Collected data entries
————————
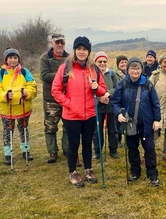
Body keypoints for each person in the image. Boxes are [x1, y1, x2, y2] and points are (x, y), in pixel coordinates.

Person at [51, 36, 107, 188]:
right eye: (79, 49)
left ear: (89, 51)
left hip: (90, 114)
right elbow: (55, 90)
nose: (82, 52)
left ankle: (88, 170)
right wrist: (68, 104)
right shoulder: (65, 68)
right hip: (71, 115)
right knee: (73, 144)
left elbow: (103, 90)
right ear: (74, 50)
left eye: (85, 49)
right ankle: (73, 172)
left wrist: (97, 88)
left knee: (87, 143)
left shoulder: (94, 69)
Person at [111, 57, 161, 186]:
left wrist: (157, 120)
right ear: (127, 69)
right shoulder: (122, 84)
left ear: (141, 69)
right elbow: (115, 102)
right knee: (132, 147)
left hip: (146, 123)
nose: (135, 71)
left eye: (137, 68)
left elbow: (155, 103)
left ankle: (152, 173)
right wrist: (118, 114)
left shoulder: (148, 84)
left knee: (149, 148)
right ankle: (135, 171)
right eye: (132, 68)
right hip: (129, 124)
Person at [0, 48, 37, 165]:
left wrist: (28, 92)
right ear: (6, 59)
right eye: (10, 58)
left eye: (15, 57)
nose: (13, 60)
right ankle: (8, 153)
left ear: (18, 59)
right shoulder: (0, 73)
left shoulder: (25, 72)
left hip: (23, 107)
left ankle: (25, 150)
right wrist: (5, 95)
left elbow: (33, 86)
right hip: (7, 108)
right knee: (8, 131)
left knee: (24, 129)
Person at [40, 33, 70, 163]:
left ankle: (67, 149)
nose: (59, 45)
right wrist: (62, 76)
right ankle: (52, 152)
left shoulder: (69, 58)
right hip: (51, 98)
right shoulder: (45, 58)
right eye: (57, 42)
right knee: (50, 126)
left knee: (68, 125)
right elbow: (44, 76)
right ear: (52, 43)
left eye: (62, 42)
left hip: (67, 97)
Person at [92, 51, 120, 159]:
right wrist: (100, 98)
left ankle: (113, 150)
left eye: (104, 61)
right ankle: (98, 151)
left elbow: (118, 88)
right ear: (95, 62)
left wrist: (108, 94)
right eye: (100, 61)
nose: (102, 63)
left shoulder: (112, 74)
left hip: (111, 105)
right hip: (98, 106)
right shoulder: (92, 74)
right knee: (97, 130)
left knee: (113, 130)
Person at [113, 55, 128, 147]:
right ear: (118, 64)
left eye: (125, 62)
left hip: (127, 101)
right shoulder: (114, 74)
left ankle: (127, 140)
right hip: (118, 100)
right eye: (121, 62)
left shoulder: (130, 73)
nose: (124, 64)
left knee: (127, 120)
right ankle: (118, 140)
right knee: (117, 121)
————————
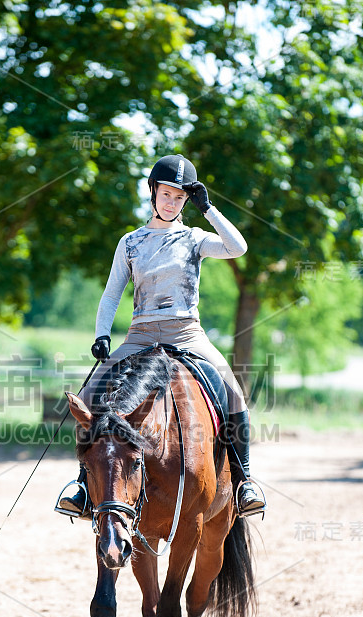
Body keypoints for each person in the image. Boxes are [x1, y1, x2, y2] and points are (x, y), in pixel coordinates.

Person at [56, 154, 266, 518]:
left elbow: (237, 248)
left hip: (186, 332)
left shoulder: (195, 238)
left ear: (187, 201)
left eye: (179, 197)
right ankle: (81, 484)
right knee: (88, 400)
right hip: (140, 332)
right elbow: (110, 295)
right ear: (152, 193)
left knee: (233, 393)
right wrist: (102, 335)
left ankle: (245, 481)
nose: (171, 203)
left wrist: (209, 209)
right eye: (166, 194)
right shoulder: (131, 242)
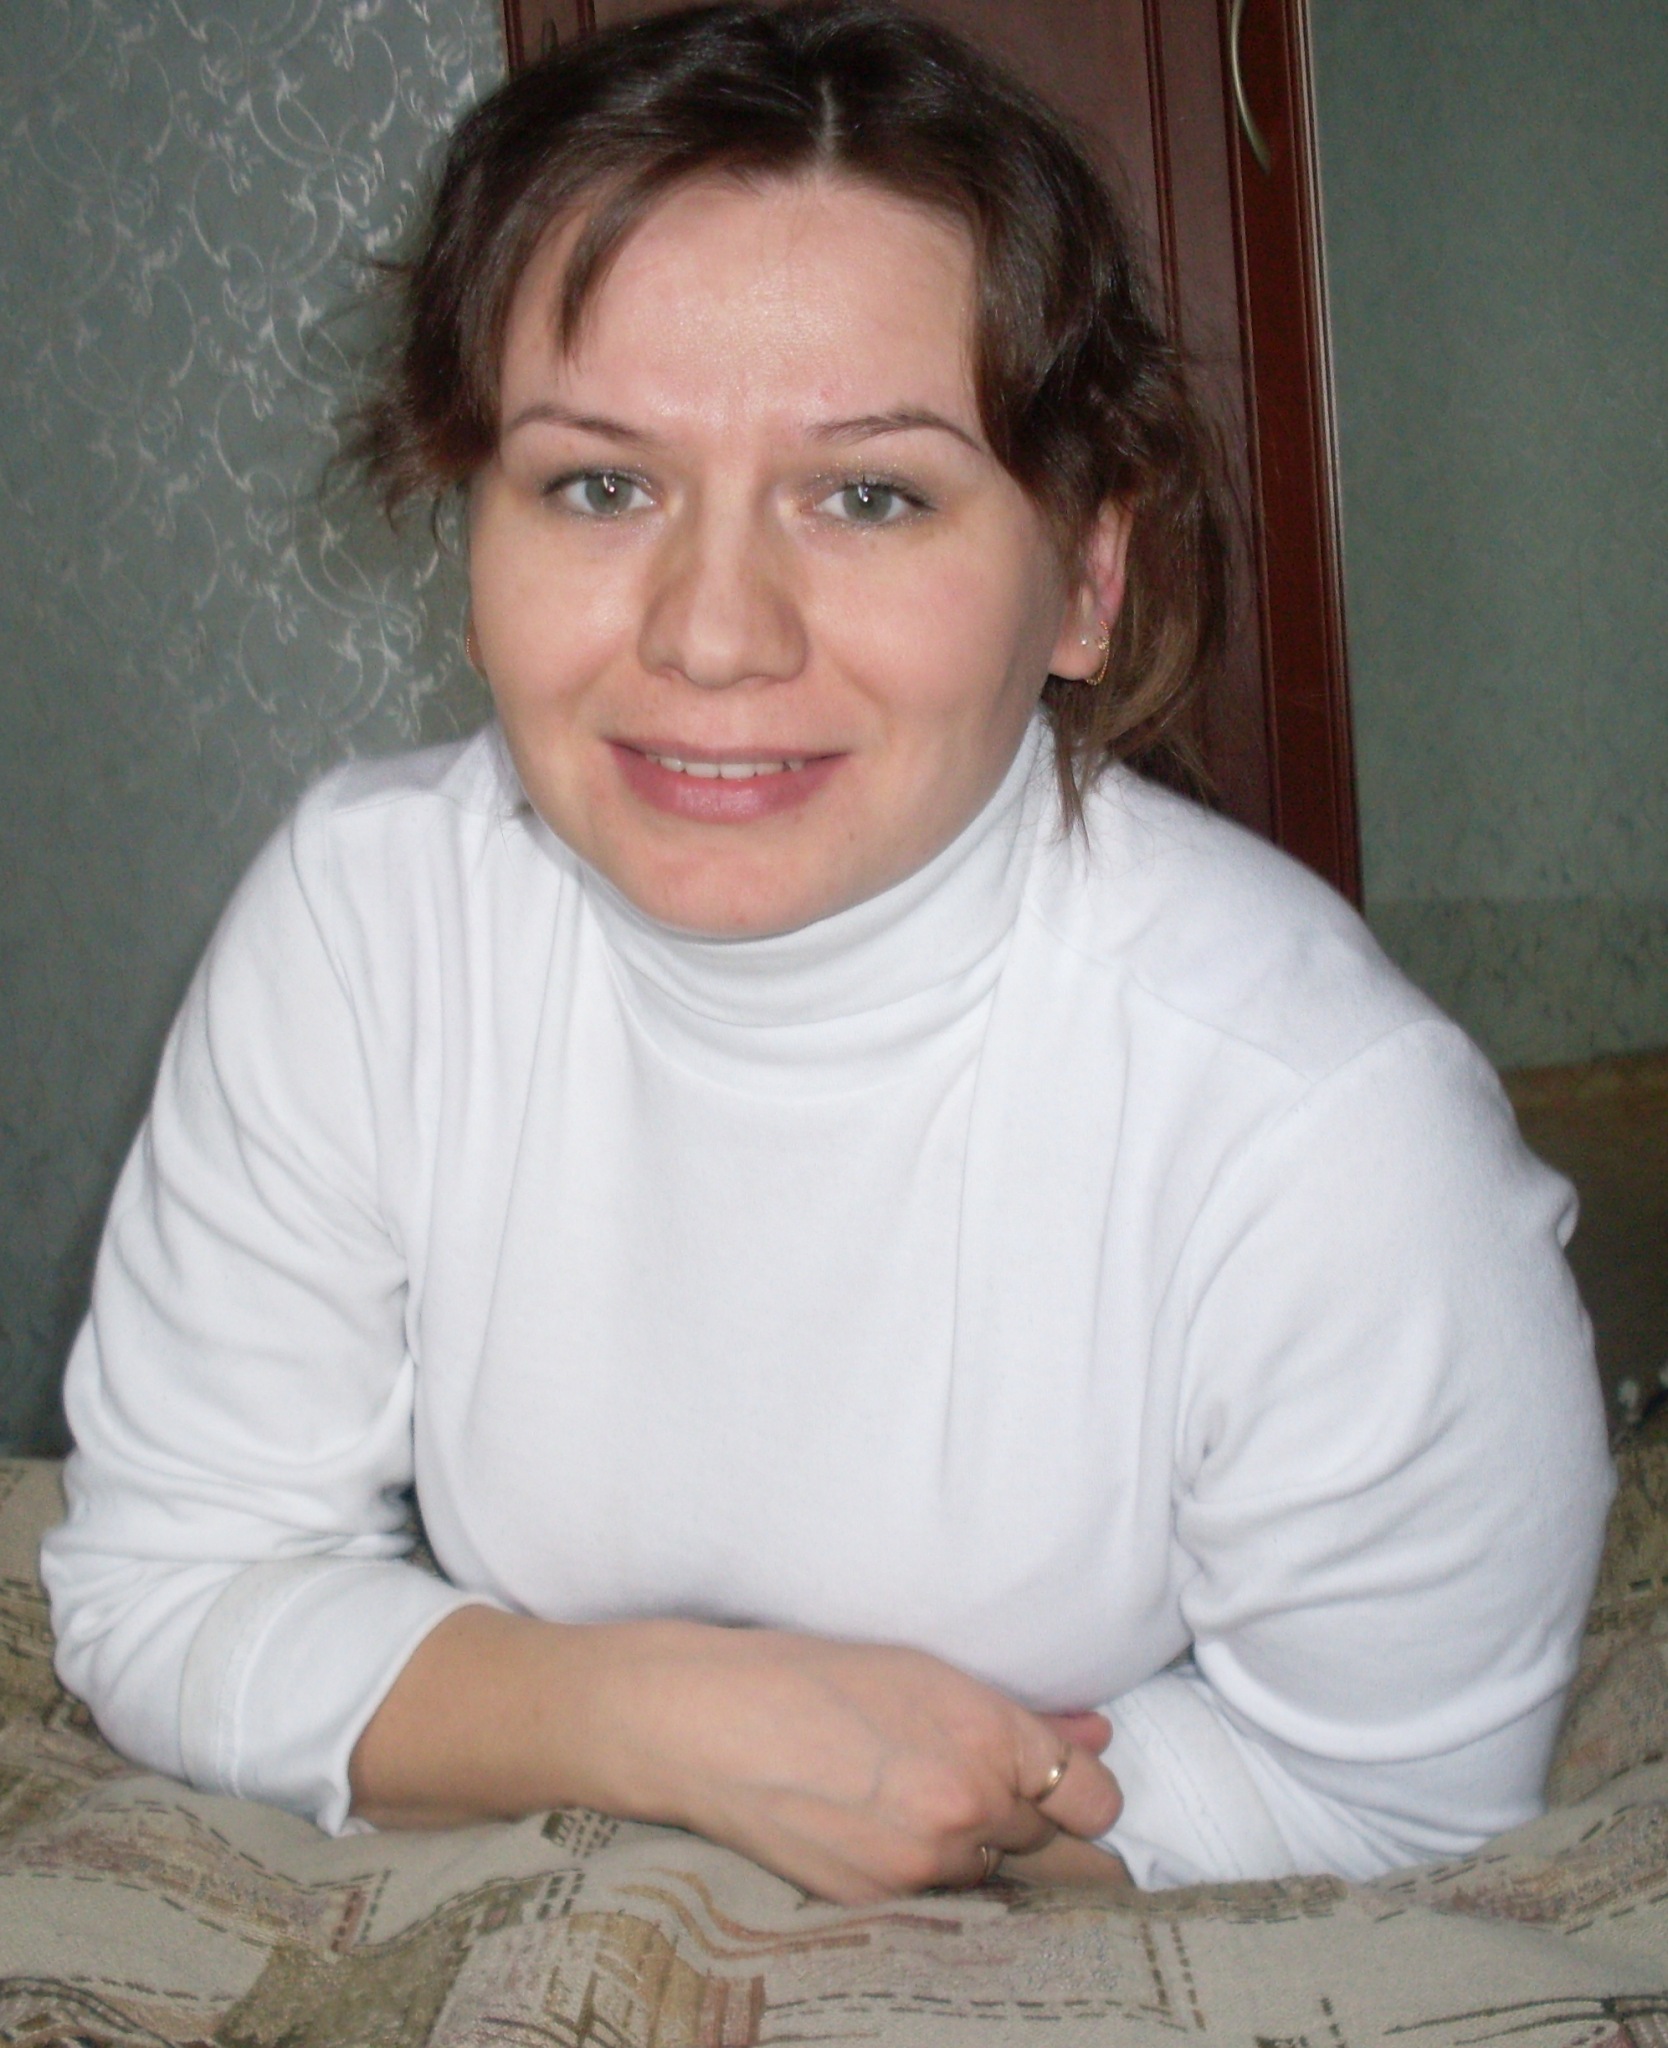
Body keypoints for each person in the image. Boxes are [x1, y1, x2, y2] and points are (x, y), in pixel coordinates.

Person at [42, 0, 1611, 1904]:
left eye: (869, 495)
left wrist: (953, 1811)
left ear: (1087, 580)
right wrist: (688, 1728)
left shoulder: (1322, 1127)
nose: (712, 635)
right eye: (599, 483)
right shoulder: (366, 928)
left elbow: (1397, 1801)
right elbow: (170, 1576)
————————
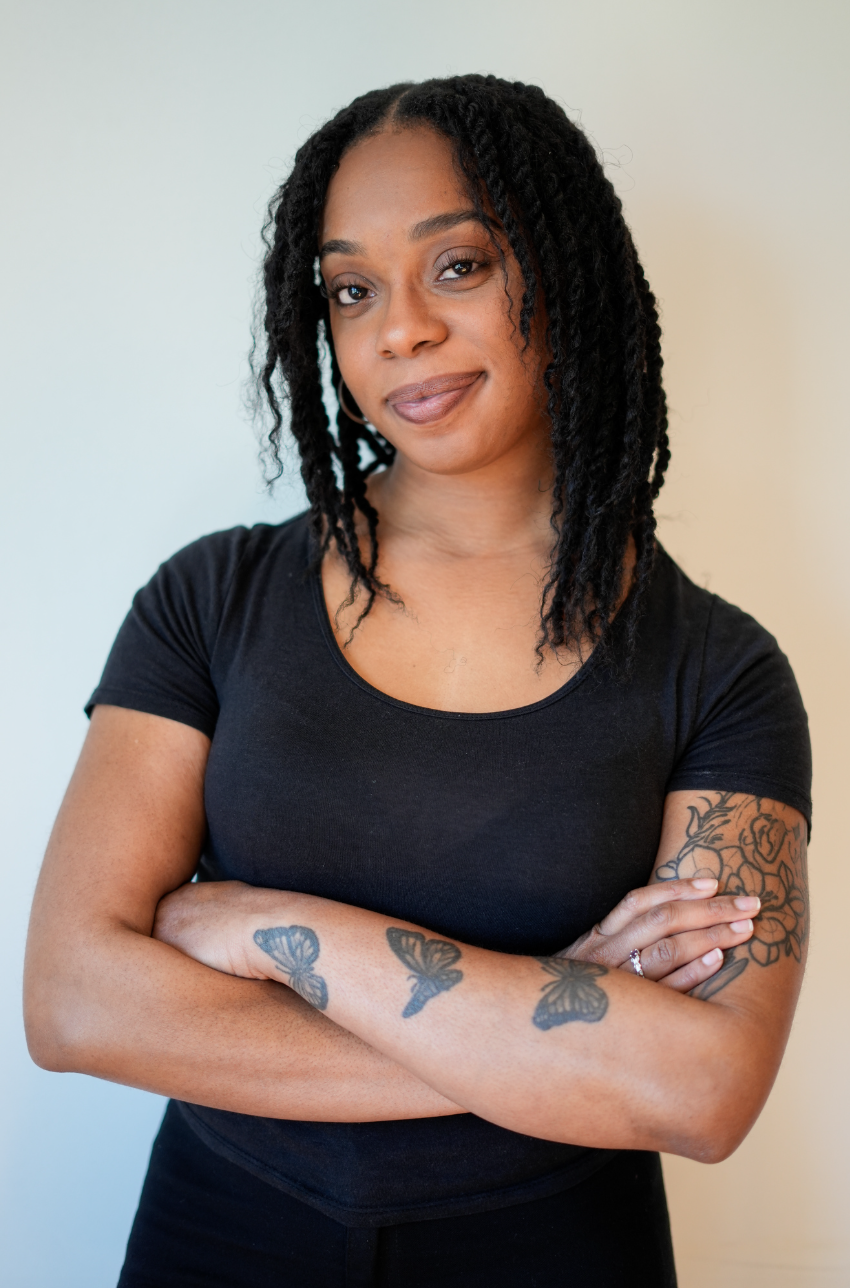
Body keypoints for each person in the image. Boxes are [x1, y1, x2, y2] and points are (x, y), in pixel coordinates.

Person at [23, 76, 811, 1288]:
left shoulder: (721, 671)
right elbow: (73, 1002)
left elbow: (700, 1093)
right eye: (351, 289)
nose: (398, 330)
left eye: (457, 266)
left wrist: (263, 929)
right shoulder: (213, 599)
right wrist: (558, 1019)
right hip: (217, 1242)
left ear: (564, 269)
————————
**EXERCISE:**
Retype, exactly and in full, the lines above from the one containing "left elbow: (155, 103)" through the one containing "left hip: (67, 97)".

**OUTPUT OF THE TASK:**
left elbow: (155, 103)
left ankle: (152, 173)
right wrist: (118, 114)
left shoulder: (148, 84)
left knee: (149, 148)
right ankle: (135, 171)
right eye: (132, 68)
right hip: (129, 124)
Person at [0, 48, 37, 165]:
left wrist: (28, 92)
right ear: (6, 59)
right eye: (10, 58)
left eye: (15, 57)
nose: (13, 60)
right ankle: (8, 153)
left ear: (18, 59)
right shoulder: (0, 73)
left shoulder: (25, 72)
left hip: (23, 107)
left ankle: (25, 150)
right wrist: (5, 95)
left elbow: (33, 86)
right hip: (7, 108)
right knee: (8, 131)
left knee: (24, 129)
Person at [40, 33, 70, 163]:
left ankle: (67, 149)
nose: (59, 45)
right wrist: (62, 76)
right ankle: (52, 152)
left shoulder: (69, 58)
right hip: (51, 98)
right shoulder: (45, 58)
right eye: (57, 42)
right knee: (50, 126)
left knee: (68, 125)
right elbow: (44, 76)
right ear: (52, 43)
left eye: (62, 42)
left hip: (67, 97)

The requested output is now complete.